People always ask me that, and I feel terrible because I didn’t see the movie as a love triangle between me, Casey and Ben. I saw it as a love triangle between me, Casey and my daughter. That was the choice I was making. I was never choosing between Bob and Patrick. I was always choosing between Bob and Sylvie.
I think for Ruth, Patrick is ... the guy you wish you wanted to date, but you don’t. You don’t have those kinds of feelings for them, but you wish that you could, because life would be so much easier and better if she did want to be with him.
I think [Patrick] is a lovely person and so sweet to [Ruth], and they would have a really nice life together, but she’s grown up with this person, and she’s had an amazing life. I don’t think you can go from that to … Plus, the way [Patrick and Ruth] know each other, it would never work out, I don’t think.
There’s a rumor that you’re engaged. Is that true?
If you were engaged, are you the type of person to be interested in wedding planning?
No. I have such a huge family. I’ve been to so many weddings in my life.
What do you think Ruth’s feelings were about Sylvie meeting her father Bob after he escaped from prison?

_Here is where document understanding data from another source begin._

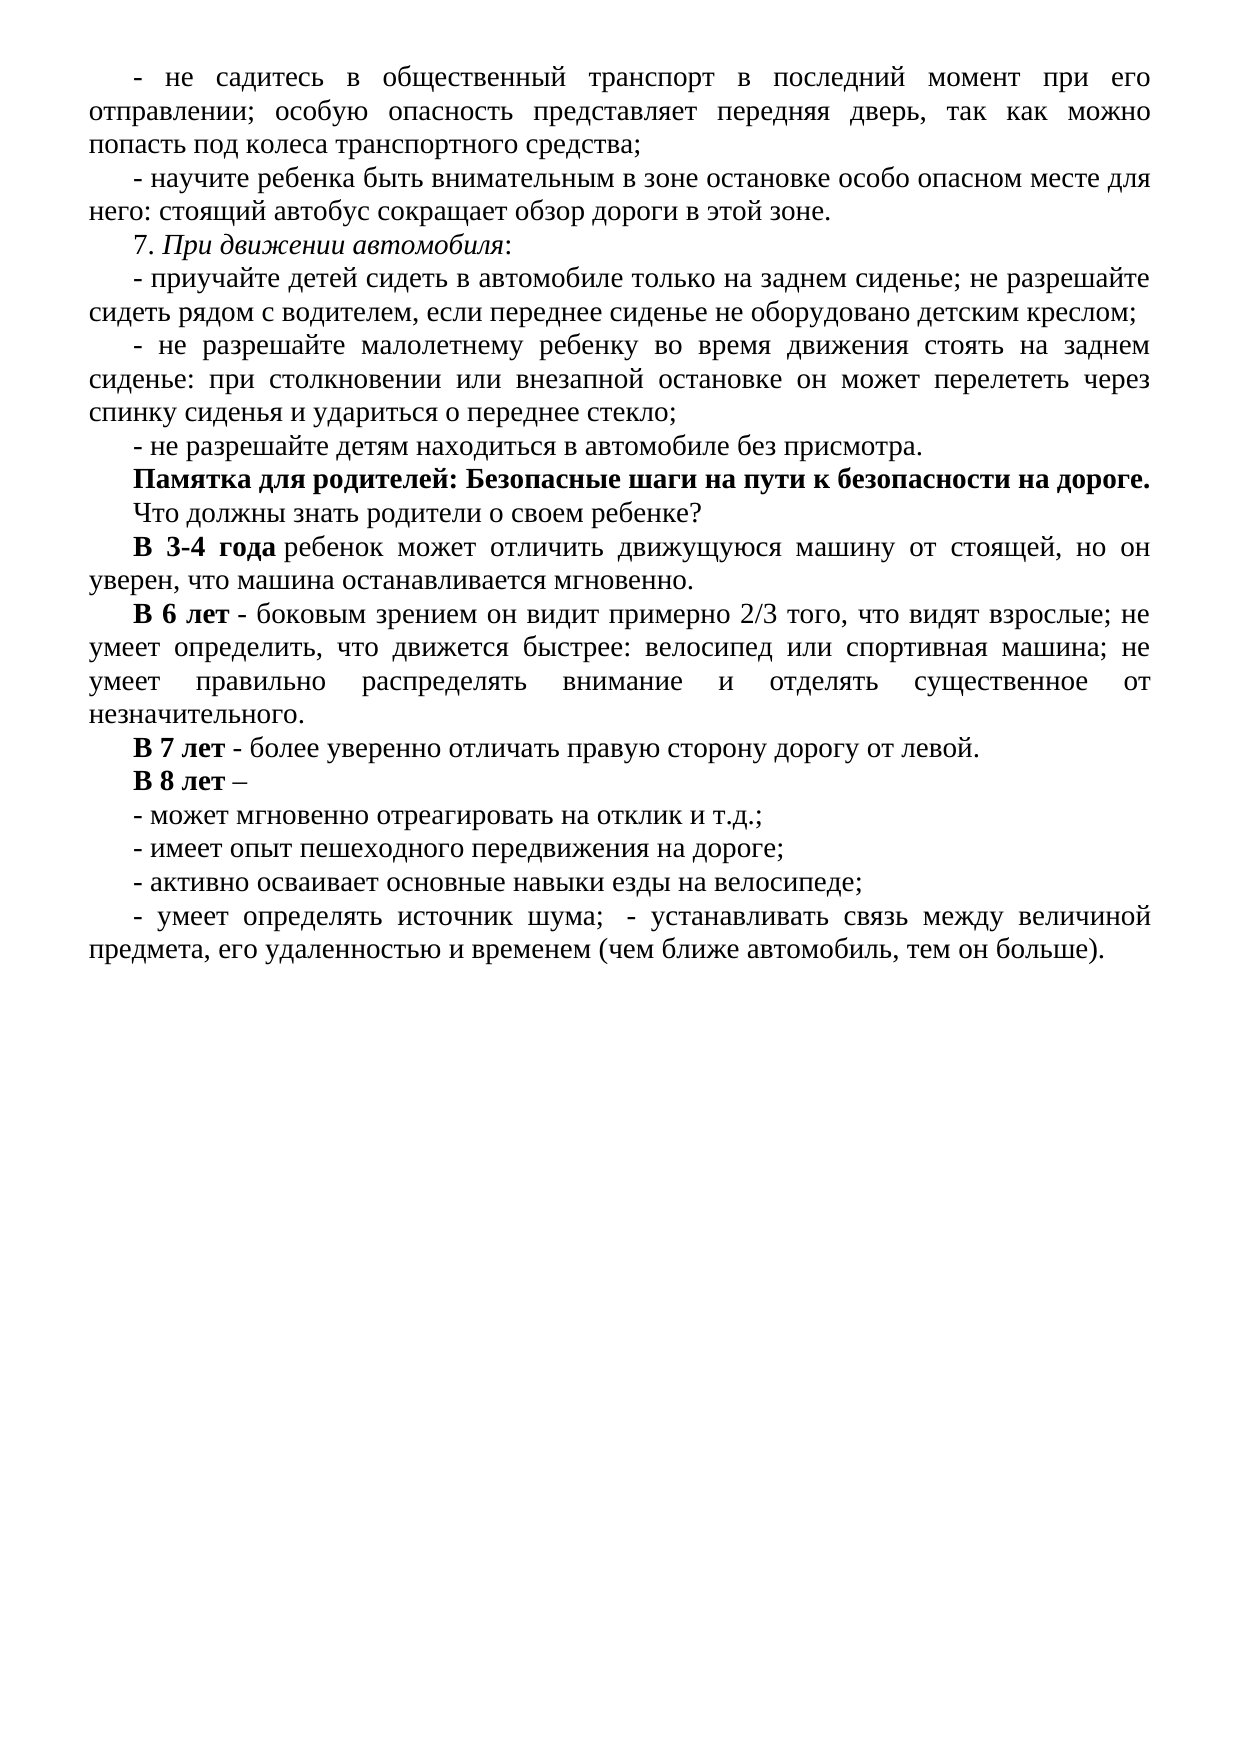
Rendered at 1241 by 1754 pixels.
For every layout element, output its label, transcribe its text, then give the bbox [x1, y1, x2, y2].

text - имеет опыт пешеходного передвижения на дороге; [88, 831, 1152, 864]
text - не разрешайте малолетнему ребенку во время движения стоять на заднем сиденье: при столкновении или внезапной остановке он может перелететь через спинку сиденья и удариться о переднее стекло; [88, 327, 1152, 428]
text В 7 лет - более уверенно отличать правую сторону дорогу от левой. [88, 730, 1152, 763]
text Что должны знать родители о своем ребенке? [88, 495, 1152, 529]
text - не садитесь в общественный транспорт в последний момент при его отправлении; особую опасность представляет передняя дверь, так как можно попасть под колеса транспортного средства; [88, 59, 1152, 160]
text - научите ребенка быть внимательным в зоне остановке особо опасном месте для него: стоящий автобус сокращает обзор дороги в этой зоне. [88, 160, 1152, 227]
text - умеет определять источник шума; - устанавливать связь между величиной предмета, его удаленностью и временем (чем ближе автомобиль, тем он больше). [88, 898, 1152, 965]
text - может мгновенно отреагировать на отклик и т.д.; [88, 797, 1152, 831]
text - не разрешайте детям находиться в автомобиле без присмотра. [88, 428, 1152, 462]
text 7. При движении автомобиля: [88, 227, 1152, 260]
text В 3-4 года ребенок может отличить движущуюся машину от стоящей, но он уверен, что машина останавливается мгновенно. [88, 529, 1152, 596]
text В 8 лет – [88, 763, 1152, 797]
text Памятка для родителей: Безопасные шаги на пути к безопасности на дороге. [88, 462, 1152, 495]
text - приучайте детей сидеть в автомобиле только на заднем сиденье; не разрешайте сидеть рядом с водителем, если переднее сиденье не оборудовано детским креслом; [88, 260, 1152, 327]
text - активно осваивает основные навыки езды на велосипеде; [88, 864, 1152, 898]
text В 6 лет - боковым зрением он видит примерно 2/3 того, что видят взрослые; не умеет определить, что движется быстрее: велосипед или спортивная машина; не умеет правильно распределять внимание и отделять существенное от незначительного. [88, 596, 1152, 730]
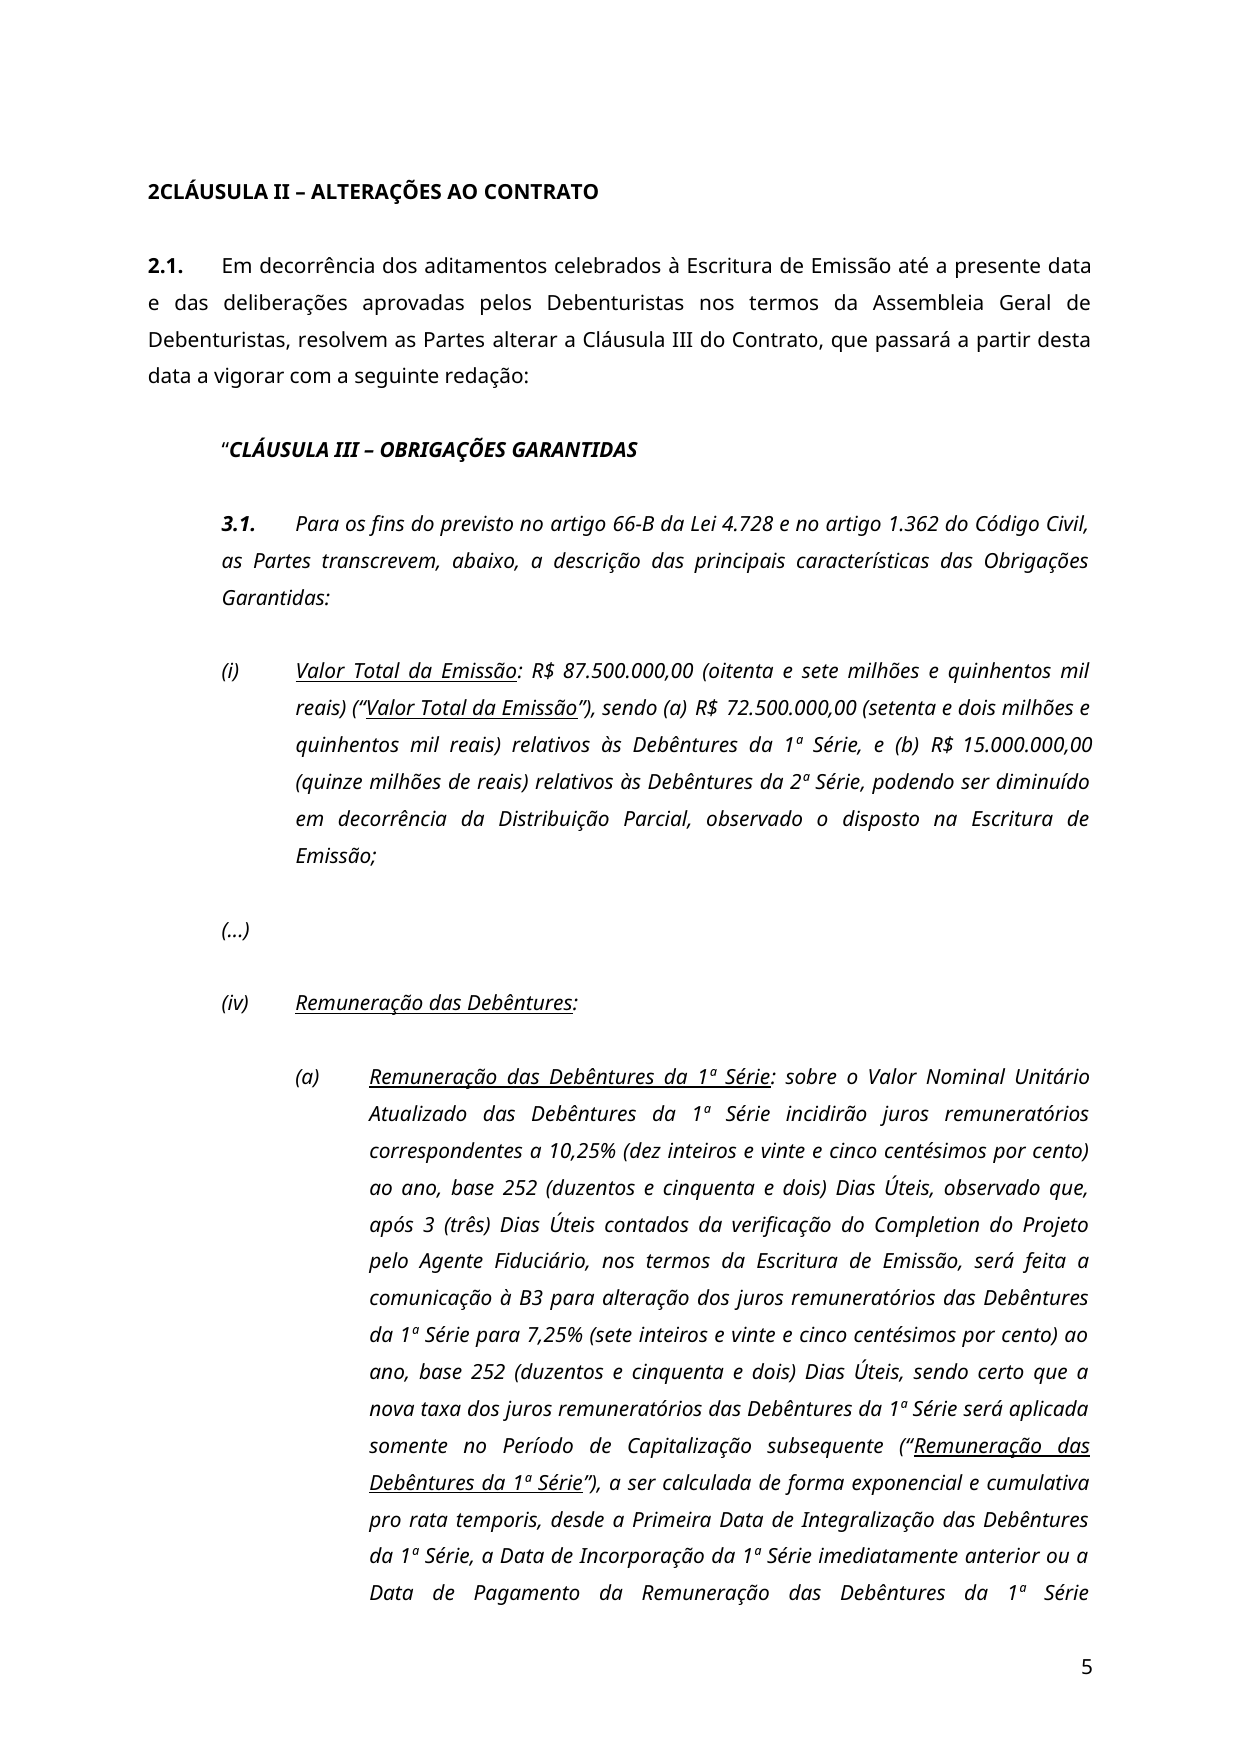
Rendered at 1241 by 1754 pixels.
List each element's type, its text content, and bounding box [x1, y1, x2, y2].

text (iv) Remuneração das Debêntures: [221, 988, 1092, 1017]
text “CLÁUSULA III – OBRIGAÇÕES GARANTIDAS [221, 435, 1092, 464]
text Em decorrência dos aditamentos celebrados à Escritura de Emissão até a presente data e das deliberações aprovadas pelos Debenturistas nos termos da Assembleia Geral de Debenturistas, resolvem as Partes alterar a Cláusula III do Contrato, que passará a partir desta data a vigorar com a seguinte redação: [148, 251, 1092, 390]
text (...) [221, 915, 1092, 943]
text (i) Valor Total da Emissão: R$ 87.500.000,00 (oitenta e sete milhões e quinhentos mil reais) (“Valor Total da Emissão”), sendo (a) R$ 72.500.000,00 (setenta e dois milhões e quinhentos mil reais) relativos às Debêntures da 1ª Série, e (b) R$ 15.000.000,00 (quinze milhões de reais) relativos às Debêntures da 2ª Série, podendo ser diminuído em decorrência da Distribuição Parcial, observado o disposto na Escritura de Emissão; [221, 657, 1092, 869]
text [295, 1062, 1092, 1607]
list CLÁUSULA II – ALTERAÇÕES AO CONTRATO [148, 177, 1092, 206]
text 3.1. Para os fins do previsto no artigo 66-B da Lei 4.728 e no artigo 1.362 do Código Civil, as Partes transcrevem, abaixo, a descrição das principais características das Obrigações Garantidas: [221, 509, 1092, 611]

I always thought of it and played it like for most of the movie, [Ruth] is totally planning on going with him and would go with him and actually thinks that the right thing to do. When you’re in love with someone, you can be quite delusional. You can convince yourself of anything. I think she probably believes that that’s the right thing to do.
You have the still-untitled Terrence Malick movie that’s coming out in 2014 and the Spike Jonze movie “Her,” which comes out in December 2013. What else is next for you?
In September , I’m working with Stephen Daldry on his next movie called “Trash.”